Kallirroi Georgila, Alan W. Black, Kenji Sagae, David Traum: “Practical Evaluation of Human and Synthesized Speech for Virtual Human Dialogue Systems”

May 25, 2012 | Istanbul, Turkey

Speaker: Kallirroi Georgila, Alan W. Black, Kenji Sagae, David Traum
Host: 8th International Conference on Language Resources and Evaluation (LREC 2012)

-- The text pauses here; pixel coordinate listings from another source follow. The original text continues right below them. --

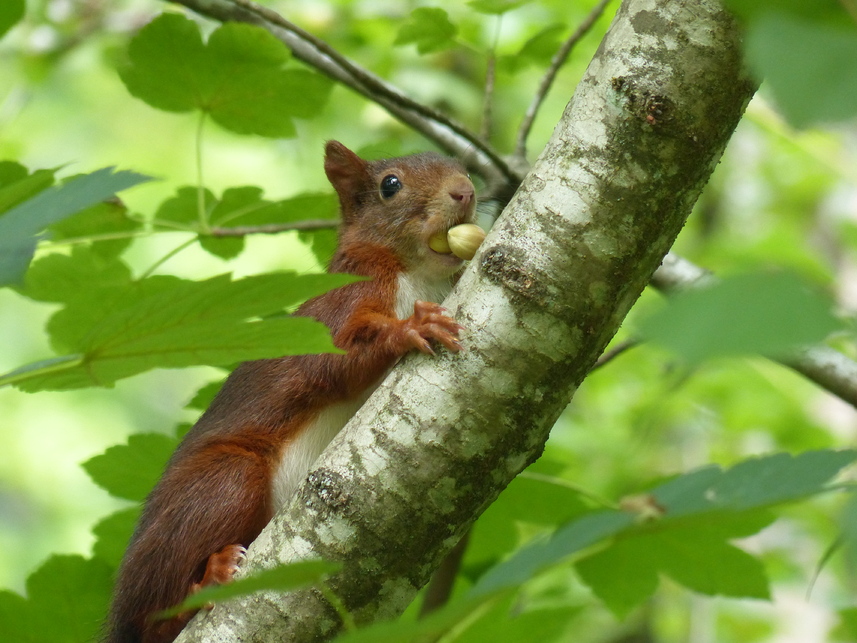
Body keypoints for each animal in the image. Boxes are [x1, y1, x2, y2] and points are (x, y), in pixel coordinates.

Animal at [105, 142, 474, 643]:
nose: (465, 191)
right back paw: (208, 581)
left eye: (463, 166)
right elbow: (329, 364)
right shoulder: (338, 307)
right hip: (225, 479)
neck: (420, 273)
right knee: (154, 616)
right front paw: (411, 328)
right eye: (390, 185)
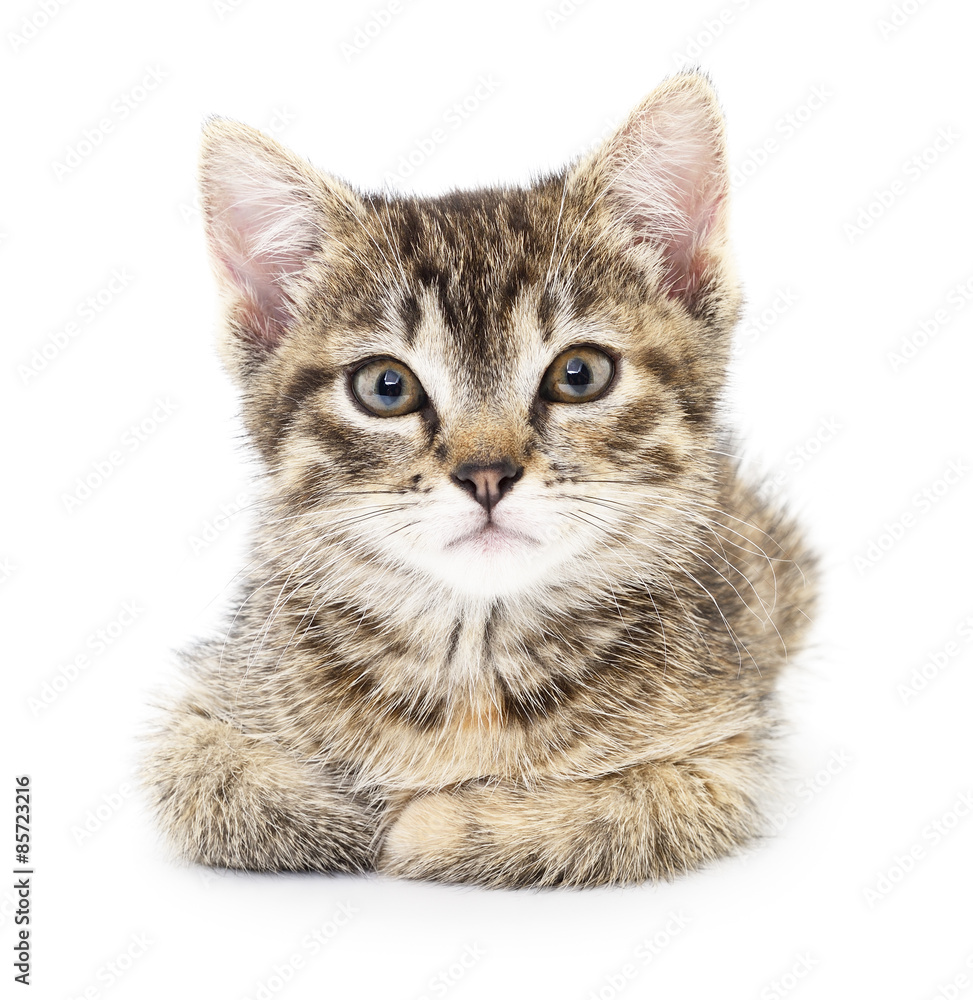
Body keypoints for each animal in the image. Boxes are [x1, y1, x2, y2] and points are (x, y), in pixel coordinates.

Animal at [142, 74, 812, 888]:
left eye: (579, 374)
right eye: (387, 386)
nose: (486, 474)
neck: (474, 660)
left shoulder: (726, 749)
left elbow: (620, 812)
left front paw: (433, 822)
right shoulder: (210, 698)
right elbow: (206, 782)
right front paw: (347, 812)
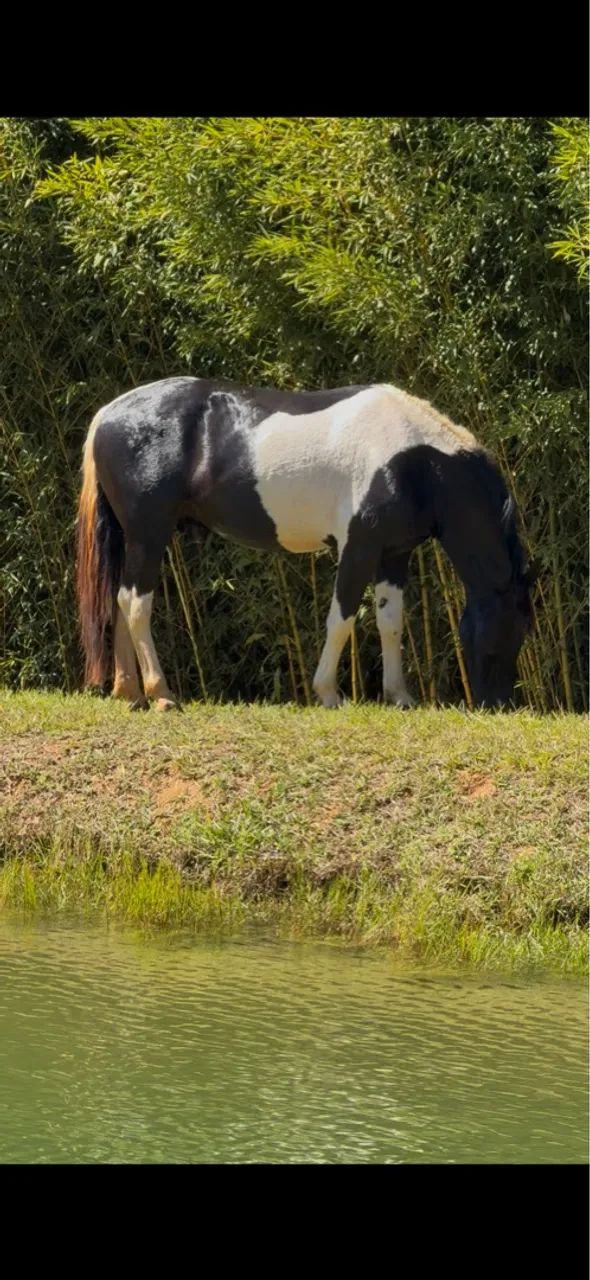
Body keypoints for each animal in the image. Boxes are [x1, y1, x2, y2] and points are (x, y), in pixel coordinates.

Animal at [76, 377, 535, 711]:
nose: (499, 705)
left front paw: (400, 697)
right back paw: (161, 694)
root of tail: (108, 413)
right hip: (149, 534)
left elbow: (390, 622)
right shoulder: (357, 548)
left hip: (133, 538)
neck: (414, 462)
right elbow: (342, 620)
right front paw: (329, 693)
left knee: (118, 601)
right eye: (512, 627)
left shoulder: (394, 555)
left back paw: (129, 692)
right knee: (136, 603)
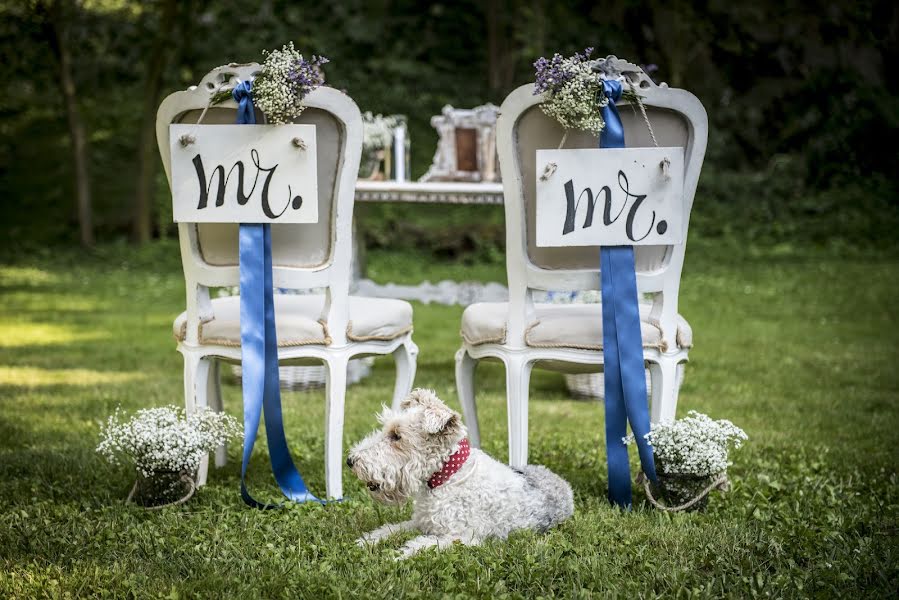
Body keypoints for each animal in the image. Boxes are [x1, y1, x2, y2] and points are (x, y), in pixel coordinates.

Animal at [348, 390, 572, 556]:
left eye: (397, 436)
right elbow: (389, 529)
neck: (447, 477)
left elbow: (419, 545)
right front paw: (364, 542)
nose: (350, 461)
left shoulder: (461, 537)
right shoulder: (420, 522)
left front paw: (394, 556)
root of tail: (562, 482)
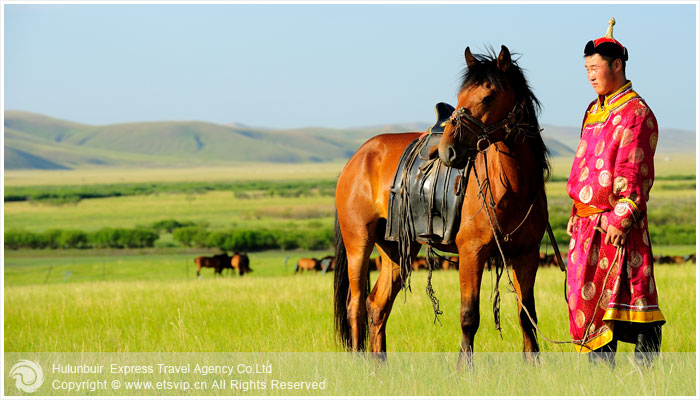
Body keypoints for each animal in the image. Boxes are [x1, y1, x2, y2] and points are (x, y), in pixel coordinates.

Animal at [334, 45, 552, 368]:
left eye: (488, 96)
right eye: (460, 97)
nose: (448, 151)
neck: (513, 187)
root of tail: (358, 157)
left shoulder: (527, 255)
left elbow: (527, 314)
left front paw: (534, 366)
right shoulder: (472, 253)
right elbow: (469, 316)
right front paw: (464, 368)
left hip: (396, 250)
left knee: (377, 305)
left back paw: (379, 367)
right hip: (358, 244)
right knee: (356, 304)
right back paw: (361, 365)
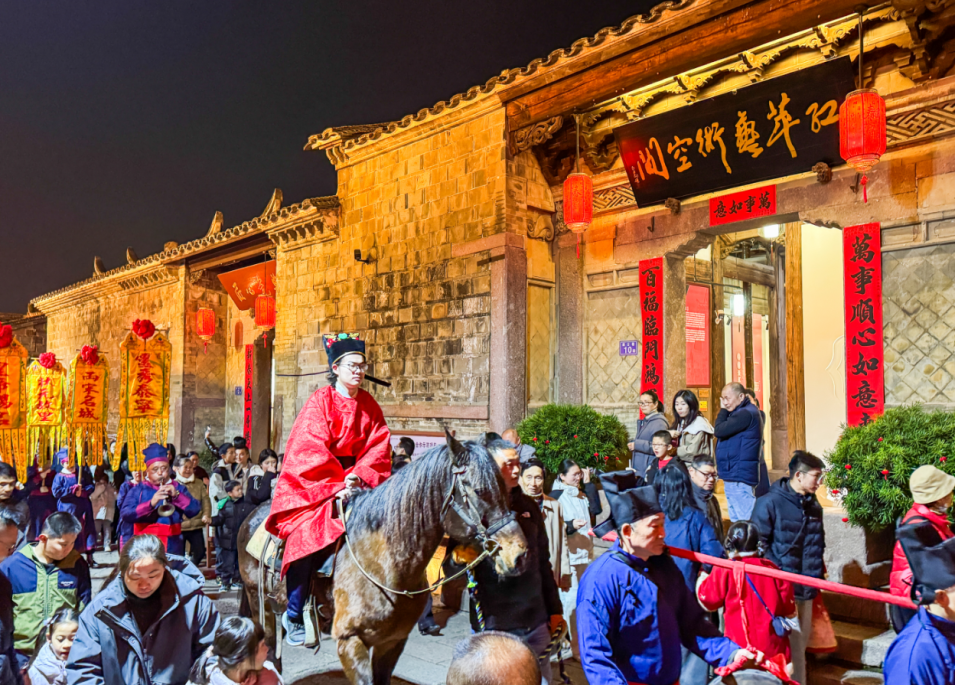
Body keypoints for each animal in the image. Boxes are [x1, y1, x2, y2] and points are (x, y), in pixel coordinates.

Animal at [236, 431, 529, 685]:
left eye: (505, 488)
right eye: (479, 491)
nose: (519, 554)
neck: (386, 564)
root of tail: (252, 517)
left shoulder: (392, 641)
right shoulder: (349, 641)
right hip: (256, 598)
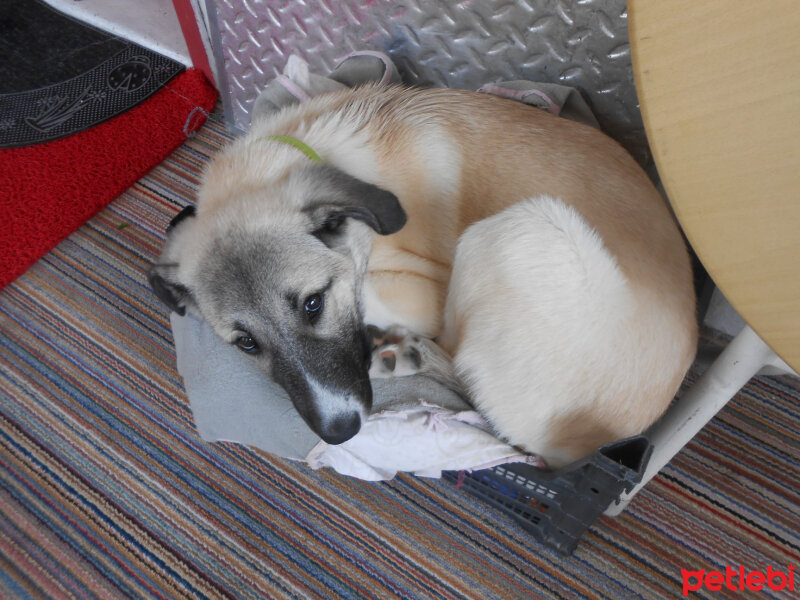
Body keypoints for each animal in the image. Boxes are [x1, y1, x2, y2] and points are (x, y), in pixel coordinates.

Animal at [147, 83, 696, 468]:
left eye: (313, 303)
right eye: (246, 344)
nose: (340, 431)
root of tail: (603, 439)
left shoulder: (423, 288)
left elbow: (365, 286)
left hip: (520, 229)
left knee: (463, 370)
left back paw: (400, 357)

The current practice in virtual human dialogue systems is to use professional human recordings or limited-domain speech synthesis. Both approaches lead to good performance but at a high cost. To determine the best trade-off between performance and cost, we perform a systematic evaluation of human and synthesized voices with regard to naturalness, conversational aspect, and likability. We also vary the type (in-domain vs. out-of-domain), length, and content of utterances, and take into account the age and native language of raters as well as their familiarity with speech synthesis. We present detailed results from two studies, a pilot one and one run on Amazon’s Mechanical Turk. Our results suggest that a professional human voice can supersede both an amateur human voice and synthesized voices. Also, a high-quality general-purpose voice or a good limited-domain voice can perform better than amateur human recordings. We do not find any significant differences between the performance of a high-quality general-purpose voice and a limited-domain voice, both trained with speech recorded by actors. As expected, in most cases, the high-quality general-purpose voice is rated higher than the limited-domain voice for out-of-domain sentences and lower for in-domain sentences. There is also a not statistically significant trend for long or negative-content utterances to receive lower ratings.